You want to find the wind drag on a new automobile design at various speeds. To do this, you test a $1 / 30$ scale model of the car in the lab. You must design an experiment whereby the drag force measured in the lab can be scaled up directly to find the force on the full-scale car at a given speed.

(a) What is the minimum number of (dimensionless) variables required to completely define the relationship between all the important variables in the problem? Determine the appropriate variables (e.g., the dimensionless groups).

(b) The only fluids you have available in the lab are air and water. Could you use either one of these, if you wanted to? Why (or why not)?(c) Tell which of these fluids you would use in the lab, and then determine what the velocity of this fluid past the model car would have to be so that the experiment would simulate the drag on the full-scale car at $40 \mathrm{mph}$. If you decide that it is possible to use either one of the two fluids, determine the answer for each of them.
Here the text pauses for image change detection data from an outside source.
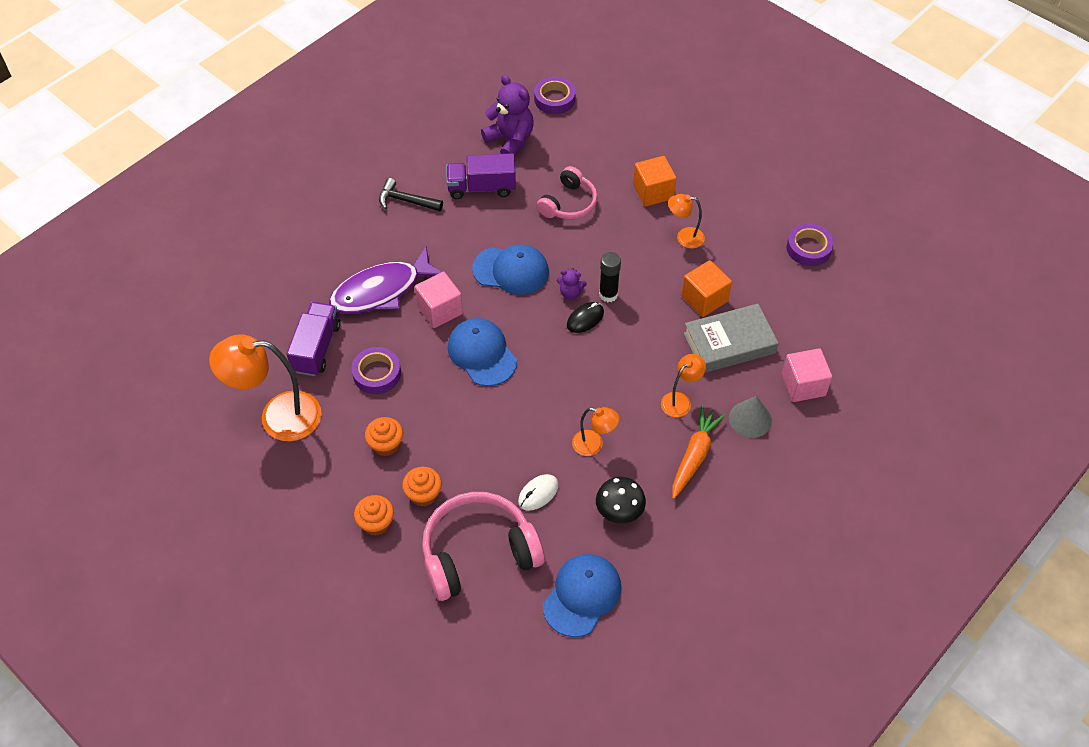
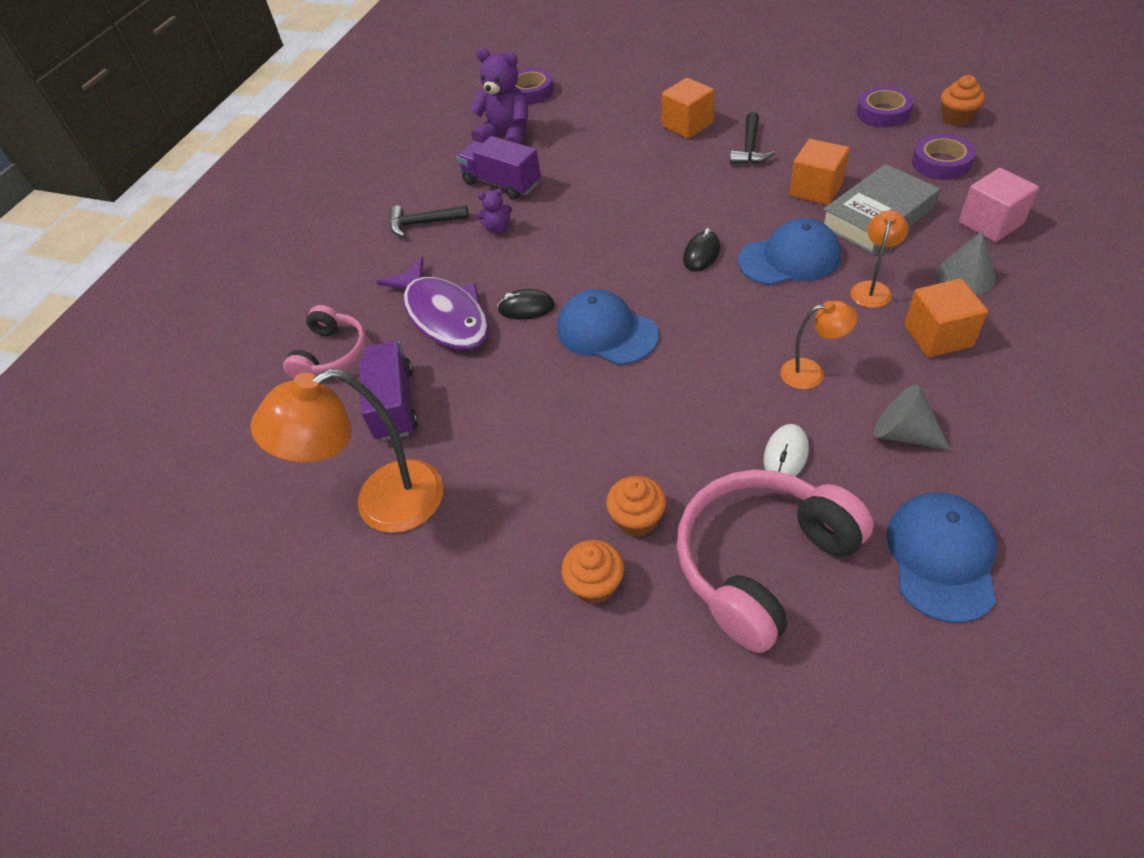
camera: 15 degrees left, 5 degrees down
purple fish [329,247,441,314] -> purple fish turned 75 degrees counterclockwise [377,256,489,350]
purple tape [351,347,401,394] -> purple tape moved to [912,134,976,180]
orange cupcake [365,417,403,456] -> orange cupcake moved to [941,75,985,126]
pink cube [415,271,463,328] -> black mouse [497,289,555,320]
purple truck [446,153,516,199] -> purple truck turned 60 degrees clockwise [457,136,541,200]
blue cap [472,244,549,295] -> blue cap moved to [738,219,841,285]
pink headphones [537,166,597,219] -> pink headphones moved to [283,305,366,379]
purple teddy bear [557,268,587,300] -> purple teddy bear moved to [477,189,512,234]
black mushroom [596,477,646,524] -> grey cone [874,384,951,450]
black glue stick [599,252,621,302] -> none
orange lamp [668,194,705,248] -> black hammer [730,112,775,164]
orange carrot [672,406,726,499] -> orange cube [904,278,988,357]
(d) What is the relationship between the measured drag force on the model and the drag force on the full-scale car? If possible, determine this relationship for the other fluid, as well. Repeat this for a speed of $70 \mathrm{mph}$.

(e) It turns out that for very high values of the Reynolds number, the drag force is independent of the fluid viscosity. Under these conditions, if the speed of the car doubles, by what factor does the power required to overcome wind drag change?